Fond memories of the Boeing 727. My last flight on one was back in January, 1992, Coolangatta-Melbourne on Australian Airlines. Indeed my every first flight as a child was on an Ansett 727-200, from Launceston-Melbourne back in 1983. I remember it quite well and was allowed in the cockpit mid-flight. The captain gave me a postcard with the Ansett 727's photo on the front and all the aircraft's information on the back.

Qantas - Qantas Frequent Flyer

17 Oct 2014

Total posts 14

I loved the B727 it was a great work horse. The DC9-30s weren't too far behind if I remember rightly? Of course in the early 80's Ansett added 4 B727-200LR's to their fleet which allowed them to operate guarenteed non-stop service from Sydney/Melbourne to Perth against any headwinds, which used to occasionally force earlier B727-200's to call into ADL for fuel. I think I flew on Ansett's fleet of B727's on nearly every sector in Australia over the years. I miss these tri jets, a great memory from a by gone era.

18 Oct 2014

Total posts 1

Such a pity that none of the four photos included were of the B727-100 initially operated by Ansett and TAA.

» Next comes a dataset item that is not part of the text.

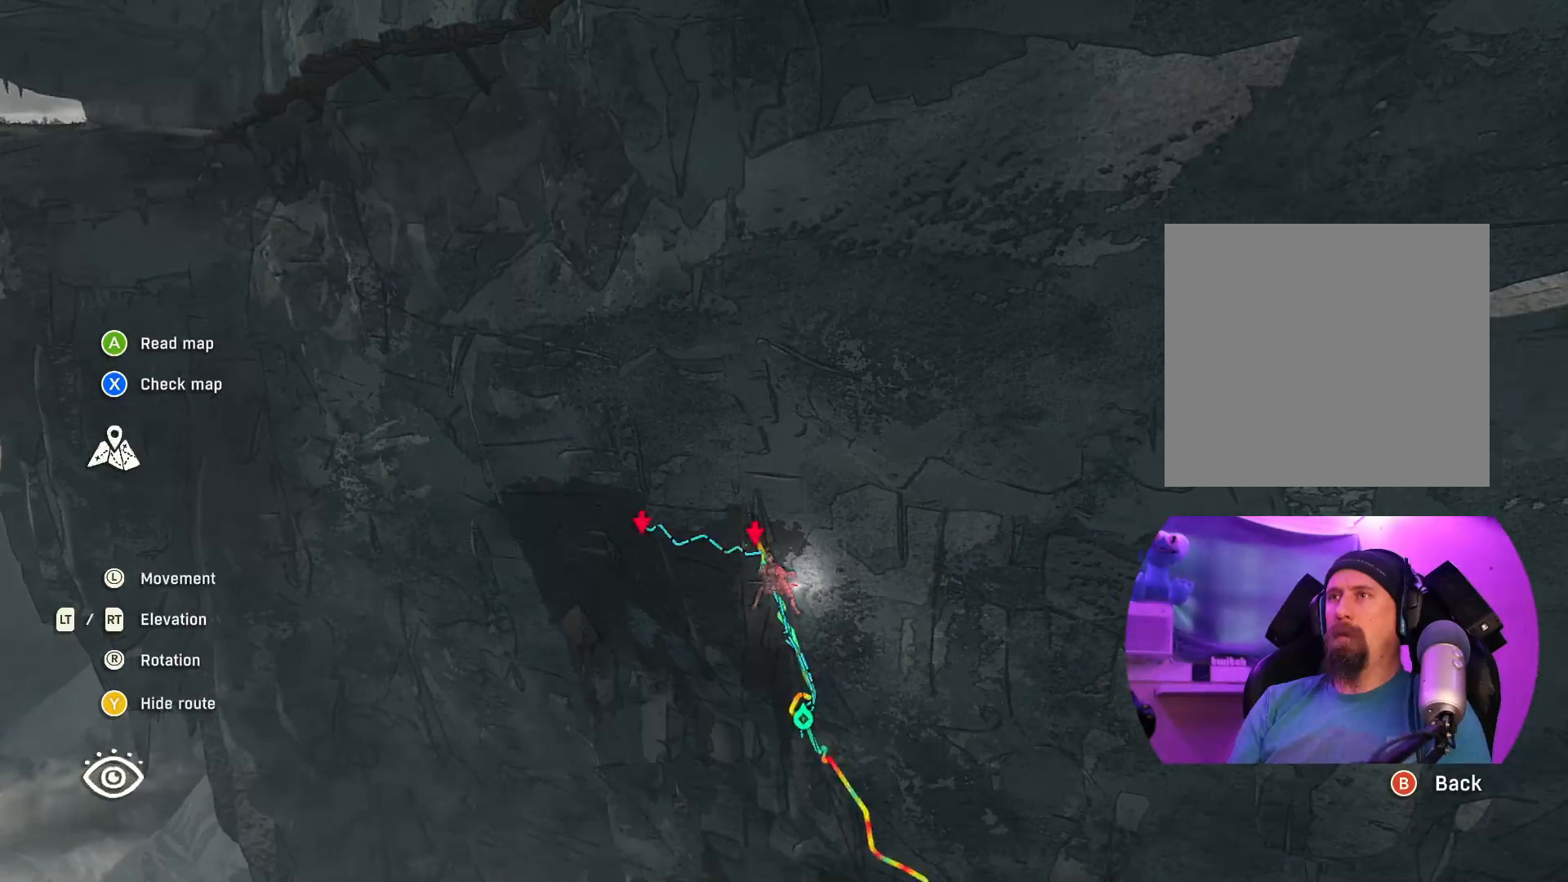
{"buttons": ["L2"], "left_stick": "up", "right_stick": "center", "events": [[100, "left_stick", "up-left"], [283, "left_stick", "up"], [367, "L2", "down"]]}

I was on the first Ansett 727 commercial flight Sydney to Melbourne 2nd Nov 1964.

VH-RME was the aircraft and flying time Mascot to Essendon was 1 hour 5 minutes,

something which only the current B737's can emulate as the B767's and airbus A/C all cruise slower. Congenstion these days does count for longer terminal to terminal times, however, the much imporved climb and descent performances of modern A/C allow for longer cruise times and therefore reasonable travel times on the MEL-SYD-BNE sectors.